The DocuSign hack: how could you be affected?

Digital signature company DocuSign, known for largely digitising the signing and authorisaton of confidential documents, is the latest victim of hacking. The attack involves hackers gaining access to the email addresses of the service’s users and sending out spoofed, malware-riddled emails appearing to be from the DocuSign platform.

The result of the hack is a significant increase in spoofed emails purporting to be from DocuSign. While DocuSign has been the subject of phishing emails previously, the hackers’ direct access to its customers means it poses a bigger risk, as they can now directly target its customer base.

DocuSign was quick to point out that only email addresses of customers with DocuSign accounts were accessed, and not additional identifying information such as addresses, passwords, financial information, or any customer documents sent and signed through the service. This means that employees and clients of those with accounts are unlikely to receive spoofed emails as part of this malicious campaign. While this will be a relief to those affected, it’s still a significant issue. According to Forbes, the compromised email addresses could easily be matched up with personal data leaked elsewhere.

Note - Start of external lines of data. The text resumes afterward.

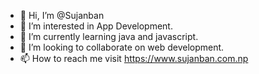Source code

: - 👋 Hi, I’m @Sujanban
- 👀 I’m interested in App Development.
- 🌱 I’m currently learning java and javascript.
- 💞️ I’m looking to collaborate on web development.
- 📫 How to reach me visit https://www.sujanban.com.np

<!---
Sujanban/Sujanban is a ✨ special ✨ repository because its `README.md` (this file) appears on your GitHub profile.
You can click the Preview link to take a look at your changes.
--->
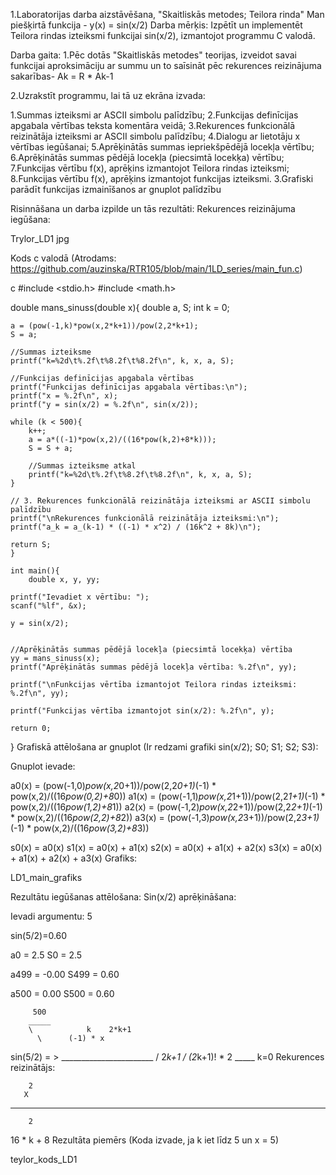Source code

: 1.Laboratorijas darba aizstāvēšana, "Skaitliskās metodes; Teilora rinda"
Man piešķirtā funkcija - y(x) = sin(x/2)
Darba mērķis:
Izpētīt un implementēt Teilora rindas izteiksmi funkcijai sin(x/2), izmantojot programmu C valodā.

Darba gaita:
1.Pēc dotās "Skaitliskās metodes" teorijas, izveidot savai funkcijai aproksimāciju ar summu un to saīsināt pēc rekurences reizinājuma sakarības- Ak = R * Ak-1

2.Uzrakstīt programmu, lai tā uz ekrāna izvada:

1.Summas izteiksmi ar ASCII simbolu palīdzību;
2.Funkcijas definīcijas apgabala vērtības teksta komentāra veidā;
3.Rekurences funkcionālā reizinātāja izteiksmi ar ASCII simbolu palīdzību;
4.Dialogu ar lietotāju x vērtības iegūšanai;
5.Aprēķinātās summas iepriekšpēdējā locekļa vērtību;
6.Aprēķinātās summas pēdējā locekļa (piecsimtā locekķa) vērtību;
7.Funkcijas vērtību f(x), aprēķins izmantojot Teilora rindas izteiksmi;
8.Funkcijas vērtību f(x), aprēķins izmantojot funkcijas izteiksmi.
3.Grafiski parādīt funkcijas izmainīšanos ar gnuplot palīdzību

Risinnāšana un darba izpilde un tās rezultāti:
Rekurences reizinājuma iegūšana:

Trylor_LD1 jpg

Kods c valodā (Atrodams: https://github.com/auzinska/RTR105/blob/main/1LD_series/main_fun.c)

c
#include <stdio.h>
#include <math.h>

double mans_sinuss(double x){
    double a, S;
    int k = 0;

    a = (pow(-1,k)*pow(x,2*k+1))/pow(2,2*k+1); 
    S = a;
    
    //Summas izteiksme
    printf("k=%2d\t%.2f\t%8.2f\t%8.2f\n", k, x, a, S);

    //Funkcijas definīcijas apgabala vērtības
    printf("Funkcijas definīcijas apgabala vērtības:\n");
    printf("x = %.2f\n", x);
    printf("y = sin(x/2) = %.2f\n", sin(x/2));
    
    while (k < 500){
        k++;
        a = a*((-1)*pow(x,2)/((16*pow(k,2)+8*k)));
        S = S + a;
        
        //Summas izteiksme atkal
        printf("k=%2d\t%.2f\t%8.2f\t%8.2f\n", k, x, a, S);
    }
    
    // 3. Rekurences funkcionālā reizinātāja izteiksmi ar ASCII simbolu palīdzību
    printf("\nRekurences funkcionālā reizinātāja izteiksmi:\n");
    printf("a_k = a_(k-1) * ((-1) * x^2) / (16k^2 + 8k)\n");

    return S;
    }

    int main(){
        double x, y, yy;

    printf("Ievadiet x vērtību: ");
    scanf("%lf", &x);

    y = sin(x/2);

   
    //Aprēķinātās summas pēdējā locekļa (piecsimtā locekķa) vērtība
    yy = mans_sinuss(x);
    printf("Aprēķinātās summas pēdējā locekļa vērtība: %.2f\n", yy);

    printf("\nFunkcijas vērtība izmantojot Teilora rindas izteiksmi: %.2f\n", yy);

    printf("Funkcijas vērtība izmantojot sin(x/2): %.2f\n", y);

    return 0;
}
Grafiskā attēlošana ar gnuplot (Ir redzami grafiki sin(x/2); S0; S1; S2; S3):

Gnuplot ievade:

a0(x) = (pow(-1,0)*pow(x,2*0+1))/pow(2,2*0+1)*(-1) * pow(x,2)/((16*pow(0,2)+8*0))
a1(x) = (pow(-1,1)*pow(x,2*1+1))/pow(2,2*1+1)*(-1) * pow(x,2)/((16*pow(1,2)+8*1))
a2(x) = (pow(-1,2)*pow(x,2*2+1))/pow(2,2*2+1)*(-1) * pow(x,2)/((16*pow(2,2)+8*2))
a3(x) = (pow(-1,3)*pow(x,2*3+1))/pow(2,2*3+1)*(-1) * pow(x,2)/((16*pow(3,2)+8*3))

s0(x) = a0(x)
s1(x) = a0(x) + a1(x)
s2(x) = a0(x) + a1(x) + a2(x)
s3(x) = a0(x) + a1(x) + a2(x) + a3(x)
Grafiks:

LD1_main_grafiks

Rezultātu iegūšanas attēlošana:
Sin(x/2) aprēķināšana:

Ievadi argumentu: 5

sin(5/2)=0.60

a0 = 2.5 S0 = 2.5

a499 = -0.00 S499 = 0.60

a500 = 0.00 S500 = 0.60

         500
        _____
        \            k    2*k+1 
          \      (-1) * x
sin(5/2) = >  _______________________
          /                  2*k+1
        /       (2*k+1)! * 2
        _____
         k=0
Rekurences reizinātājs:

        2
       X
________________
        2
  16 * k + 8
Rezultāta piemērs (Koda izvade, ja k iet līdz 5 un x = 5)

teylor_kods_LD1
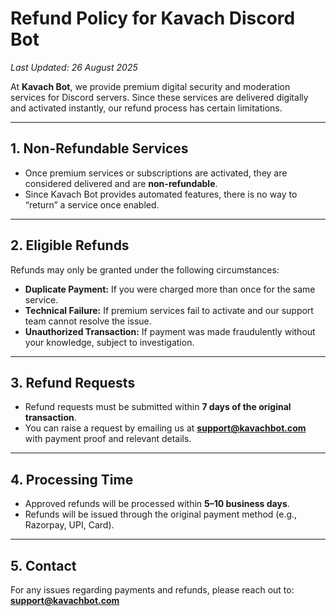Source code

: # Refund Policy for Kavach Discord Bot

*Last Updated: 26 August 2025*

At **Kavach Bot**, we provide premium digital security and moderation services for Discord servers. Since these services are delivered digitally and activated instantly, our refund process has certain limitations.

---

## 1. Non-Refundable Services

* Once premium services or subscriptions are activated, they are considered delivered and are **non-refundable**.
* Since Kavach Bot provides automated features, there is no way to “return” a service once enabled.

---

## 2. Eligible Refunds

Refunds may only be granted under the following circumstances:

* **Duplicate Payment:** If you were charged more than once for the same service.
* **Technical Failure:** If premium services fail to activate and our support team cannot resolve the issue.
* **Unauthorized Transaction:** If payment was made fraudulently without your knowledge, subject to investigation.

---

## 3. Refund Requests

* Refund requests must be submitted within **7 days of the original transaction**.
* You can raise a request by emailing us at **[support@kavachbot.com](mailto:support@kavachbot.com)** with payment proof and relevant details.

---

## 4. Processing Time

* Approved refunds will be processed within **5–10 business days**.
* Refunds will be issued through the original payment method (e.g., Razorpay, UPI, Card).

---

## 5. Contact

For any issues regarding payments and refunds, please reach out to:
**[support@kavachbot.com](mailto:support@kavachbot.com)**
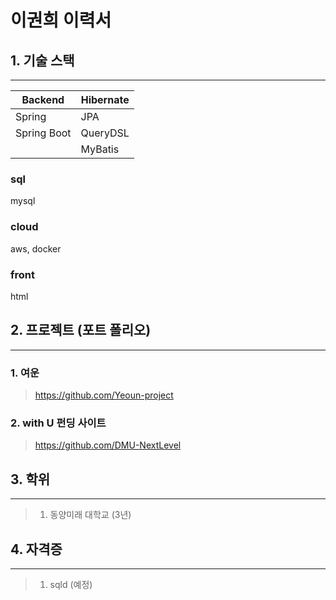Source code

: # 이권희 이력서
 
## 1. 기술 스택
---
| Backend        | Hibernate      |
| -------------- | -------------- |
| Spring         | JPA            |
| Spring Boot    | QueryDSL       |
|                | MyBatis        |

### sql
mysql

### cloud
aws, docker

### front
html

## 2. 프로젝트 (포트 폴리오)
---
### 1. 여운  
>  https://github.com/Yeoun-project
### 2. with U 펀딩 사이트  
>  https://github.com/DMU-NextLevel

## 3. 학위
---
> 1. 동양미래 대학교 (3년)

## 4. 자격증
---
> 1. sqld (예정)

This means that dedicated hackers could obtain an email address from an employee of yours who has DocuSign and look up the company online. From there, they could use publicly accessible data to target your customers. Maybe you’ve got customer case studies on your website, or your customers promote you on their website; this is all information that a particularly scrupulous hacker could use to target your customers, sending a spoofed email purporting to be DocuSign on behalf of your business.

Email spoofing is a long-held tactic by hackers used primarily for phishing or spreading malware like Ransomware. Hackers will pretend to be either a reputable person or a company by mimicking their email branding, layout and tone of voice, with the aim of distributing malware or gaining credentials via phishing.

Companies like Apple are regularly spoofed, as hackers send out fake invoices or receipts in the hope of scaring the user into clicking the link to ‘access their account’; in reality the victim is directed to a fake website where they enter their details. Hey presto, you’ve been phished. You can find out more about the tactic of email spoofing, included hackers who spoof your colleagues and how to spot these emails, in our recent blog: email spoofing exposed.

DocuSign reports some of the malicious emails include subject lines like ““Completed: docusign.com – Wire Transfer Instructions for recipient-name Document Ready for Signature” or “Completed *company name* – Accounting Invoice *number* Document Ready for Signature”. The emails come from a non-DocuSign domain – a key element in spotting a spoofed email – but come from similar glance-and-you’ll-miss-it domains like docus.com or docusgn.com.

It’s said that the emails contained a malicious attachment; an infected macro-enabled Word document hidden in the email links which, when clicked on and automatically downloaded, would install malware. This is a very common way to distribute Ransomware, which hit the headlines after a global attack brought the NHS, Telefonica and FedEx, amongst thousands of other businesses, to a halt.

What can I do to avoid falling victim to this hack?

If you’re a DocuSign customer, the hackers probably now have your email address. If you have an account with DocuSign, don’t click anything in an email purporting to be from DocuSign or carried via DocuSign. This advice is echoed by security researcher Brian Krebs, who recommends logging into your account for an accurate overview of any documents you need to action.

If you’ve ever used DocuSign before but you’re not a direct customer, you could still be targeted by this attack. Again, it’s highly recommended that you don’t click any links or download any documents included in, or attached to, emails supposedly from DocuSign. Always check with the person or company that the document is allegedly coming from to see if they really sent it. It might even be worth contacting your customers and letting them know about this to ensure they don’t fall for an email purporting to be from your business.

Additional advice on spotting spoofed emails can be found in our blog dedicated to email spoofing. This includes thoroughly checking the email domain (which is often the biggest giveaway; hackers can’t exactly replicate a domain so they’ll try to use something close to it), checking the email content and talking to the relevant person or organisation.

DocuSign has released a comprehensive PDF on spotting the emails and malicious domains that are known to them.

We’d recommend that all our customers be vigilant with any emails received from DocuSign. Follow the advice both in our blog and that issued by DocuSign and if in doubt, don’t click any links and speak directly to the person who allegedly sends you the document.